Note that your corpus should not be preprocessed (i.e. you need punctuation for example). The word frequencies should be generated as a tab-separated file with three columns:

  1. The number of times the word occurred in your language sample.
  2. The number of distinct documents the word occurred in.
  3. The word itself.

es_word_freqs.txt

6361109 111 Aunque 23598543 111 aunque 10097056 111 claro 193454 111 aro 7711123 111 viene 12812323 111 mal 23414636 111 momento 2014580 111 felicidad 233865 111 repleto 15527 111 eto 235565 111 deliciosos 17259079 111 buena 71155 111 Anímate 37705 111 anímate 33155 111 cuéntanos 2389171 111 cuál 961576 111 típico

You should make sure you use the spaCy tokenizer for your language to segment the text for your word frequencies. This will ensure that the frequencies refer to the same segmentation standards you'll be using at run-time. For instance, spaCy's English tokenizer segments "can't" into two tokens. If we segmented the text by whitespace to produce the frequency counts, we'll have incorrect frequency counts for the tokens "ca" and "n't".

Training the word vectors

Word2vec and related algorithms let you train useful word similarity models from unlabelled text. This is a key part of using deep learning for NLP with limited labelled data. The vectors are also useful by themselves – they power the .similarity() methods in spaCy. For best results, you should pre-process the text with spaCy before training the Word2vec model. This ensures your tokenization will match. You can use our word vectors training script , which pre-processes the text with your language-specific tokenizer and trains the model using Gensim. The vectors.bin file should consist of one word and vector per line.

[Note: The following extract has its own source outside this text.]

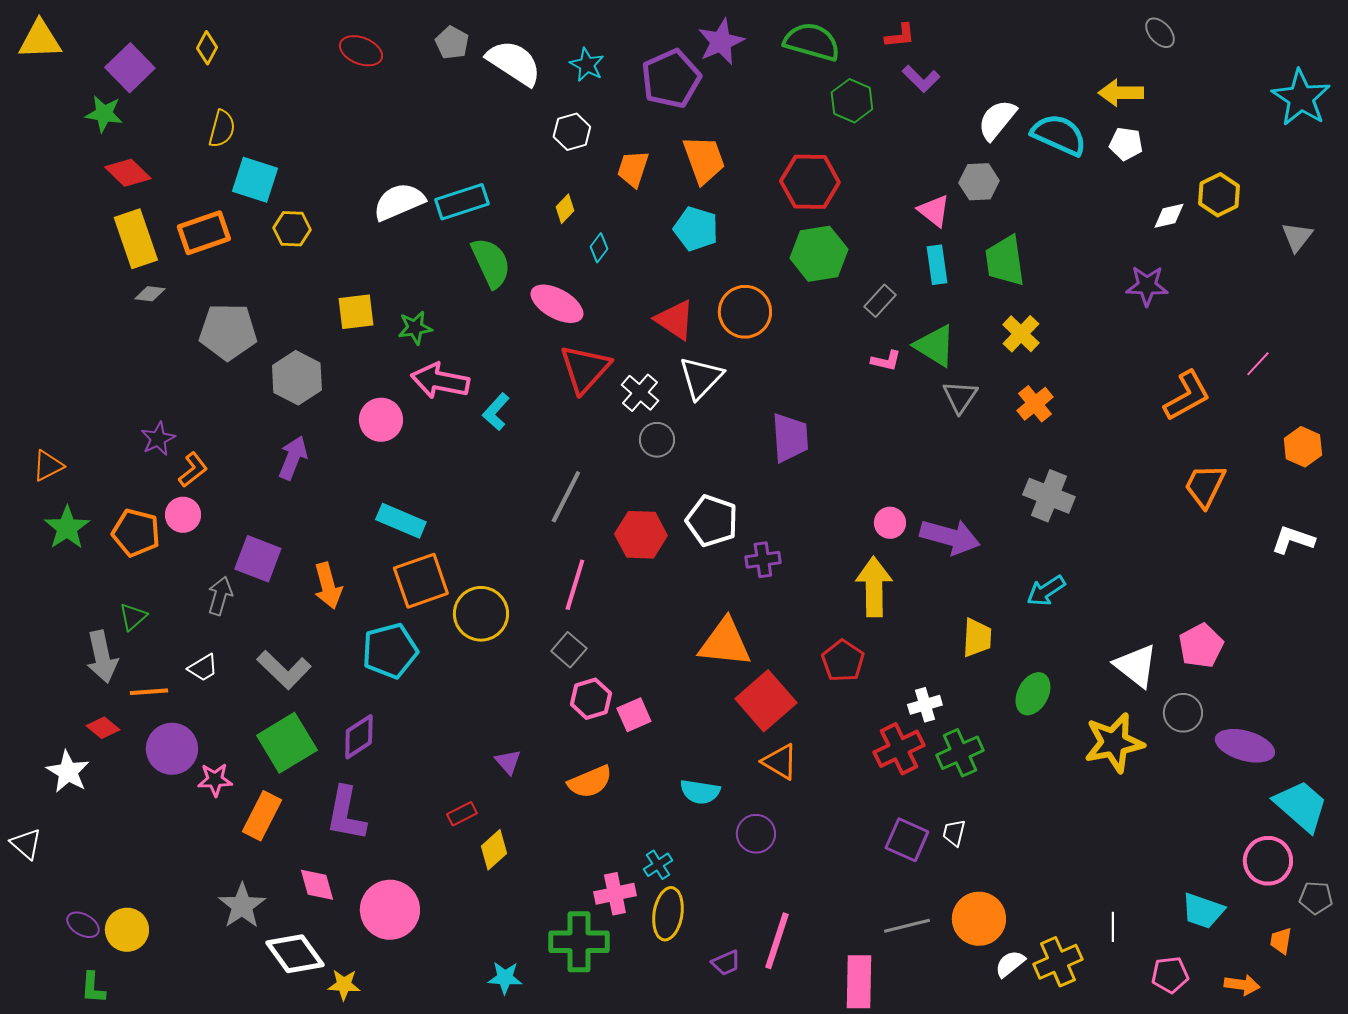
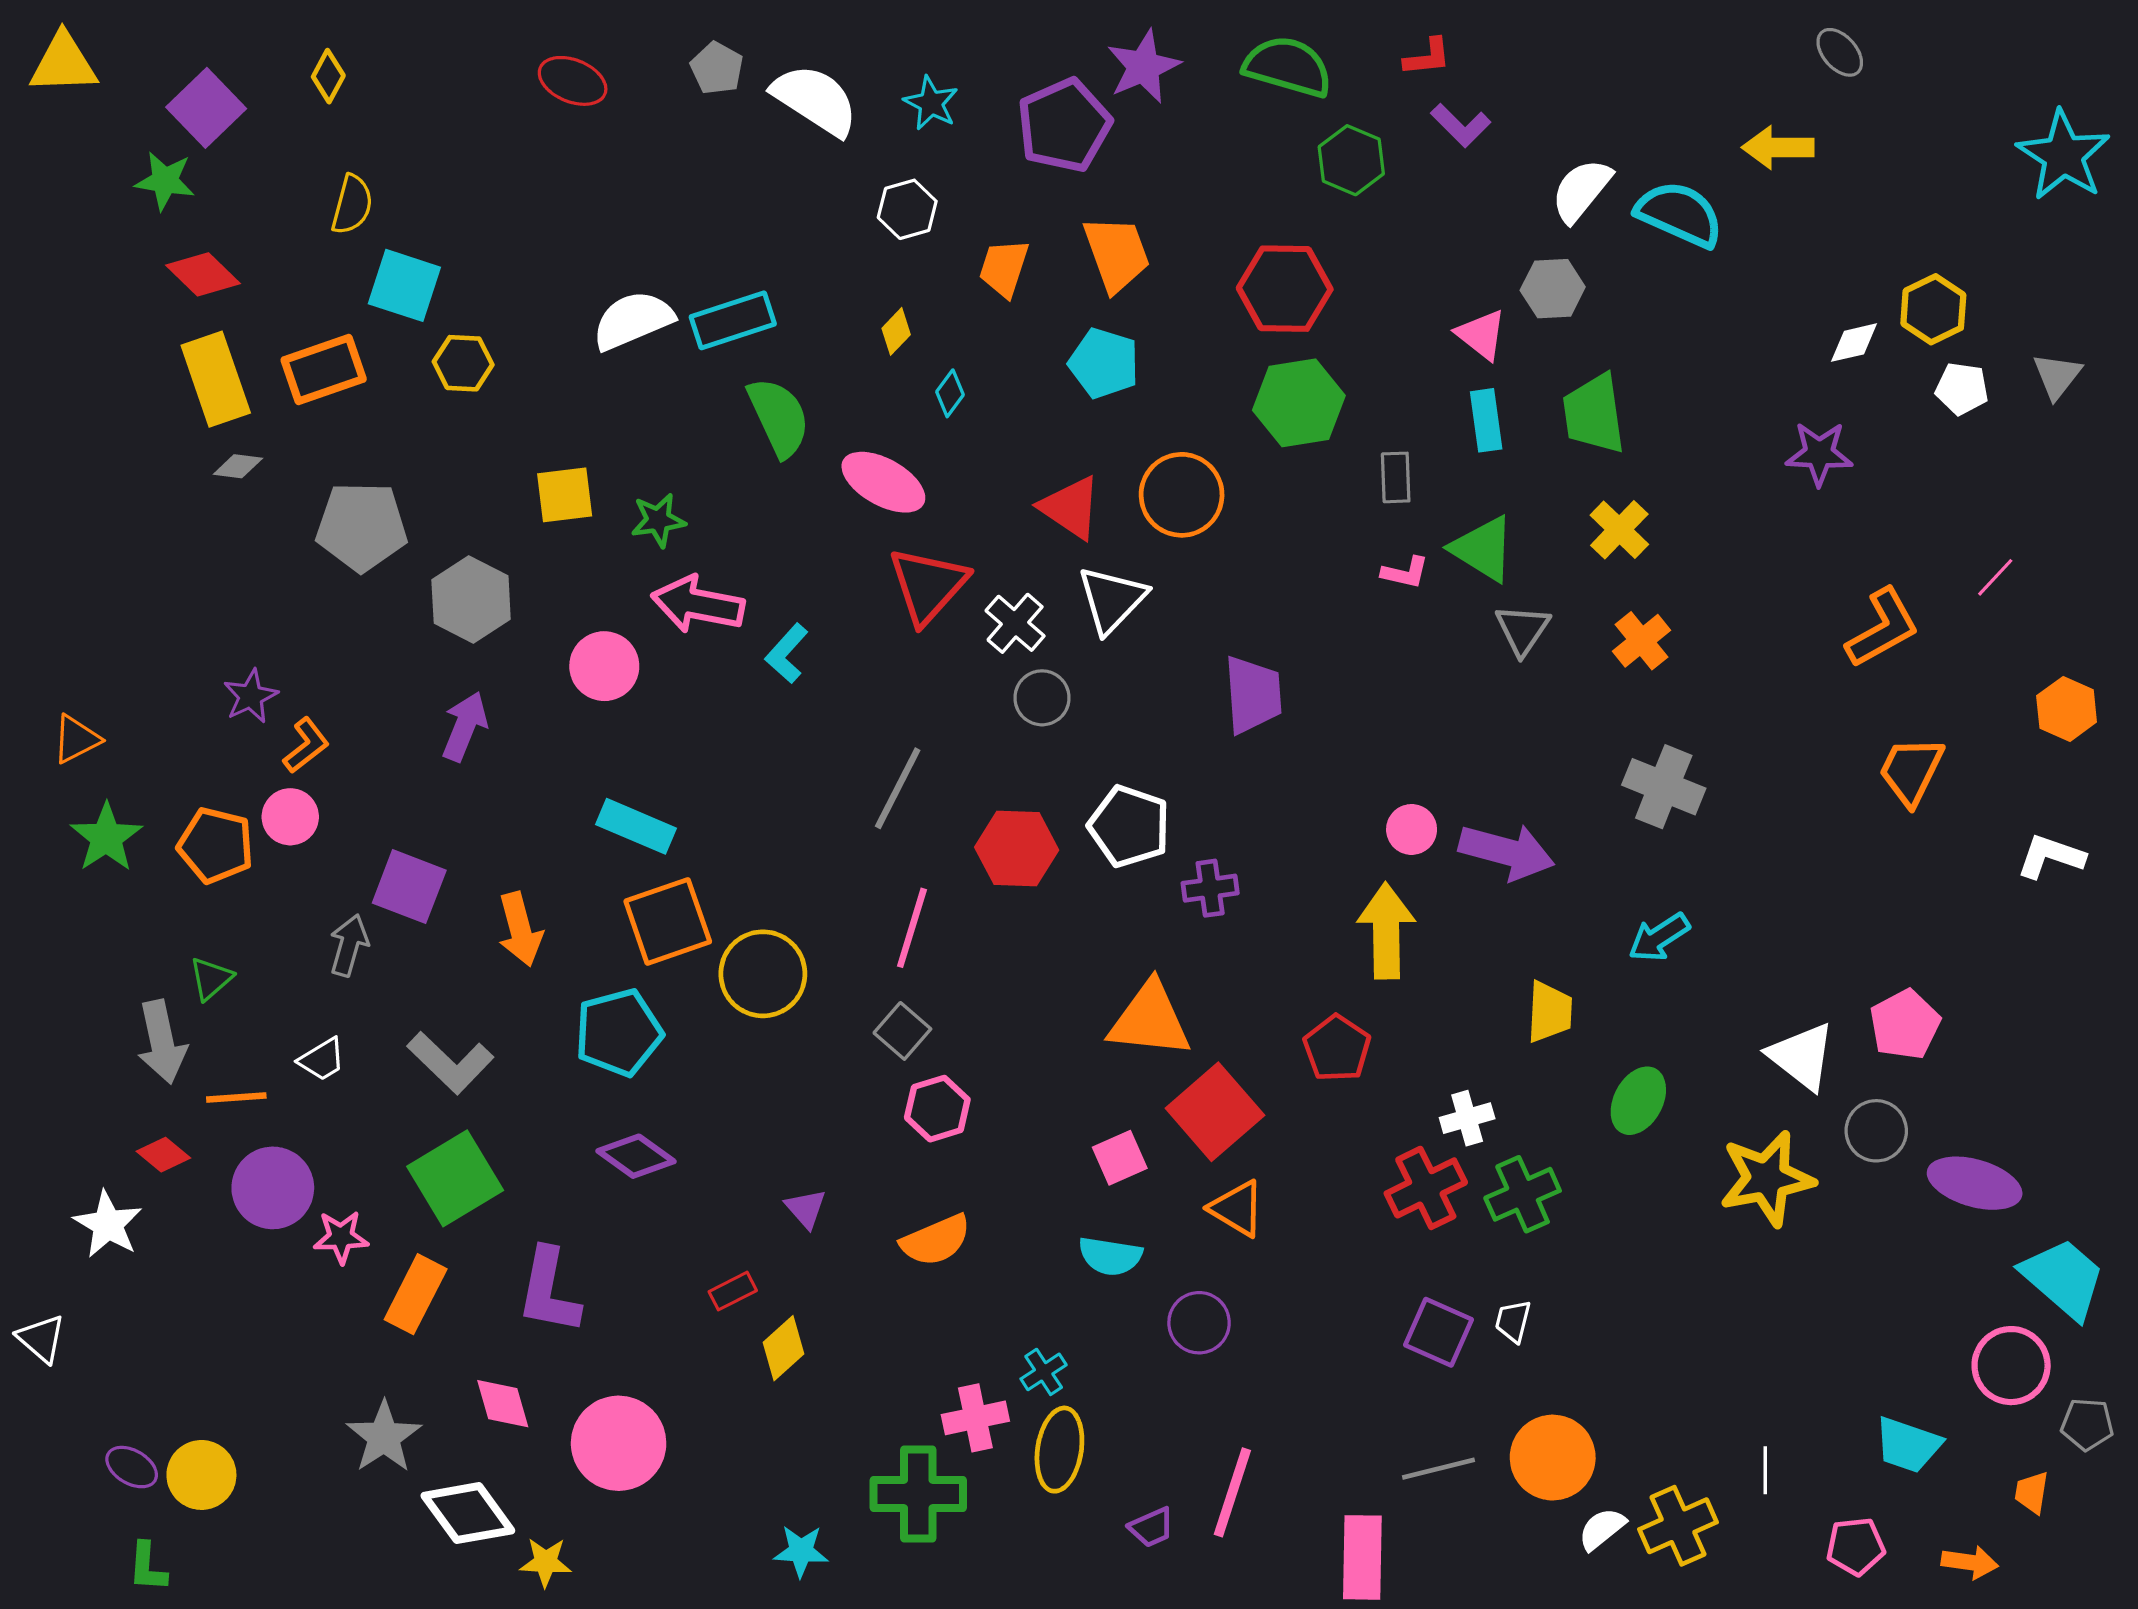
white pentagon: (1126, 144) -> (1962, 389), moved
gray rectangle: (880, 301) -> (1396, 477), turned -44
pink square: (634, 715) -> (1120, 1158), moved
purple diamond: (359, 737) -> (636, 1156), moved, turned 69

Training the tagger and parser

You can now train the model using a corpus for your language annotated with Universal Dependencies. If your corpus uses the CoNLL-U format, i.e. files with the extension .conllu, you can use the convert command to convert it to spaCy's JSON format for training. Once you have your UD corpus transformed into JSON, you can train your model use the using spaCy's train command.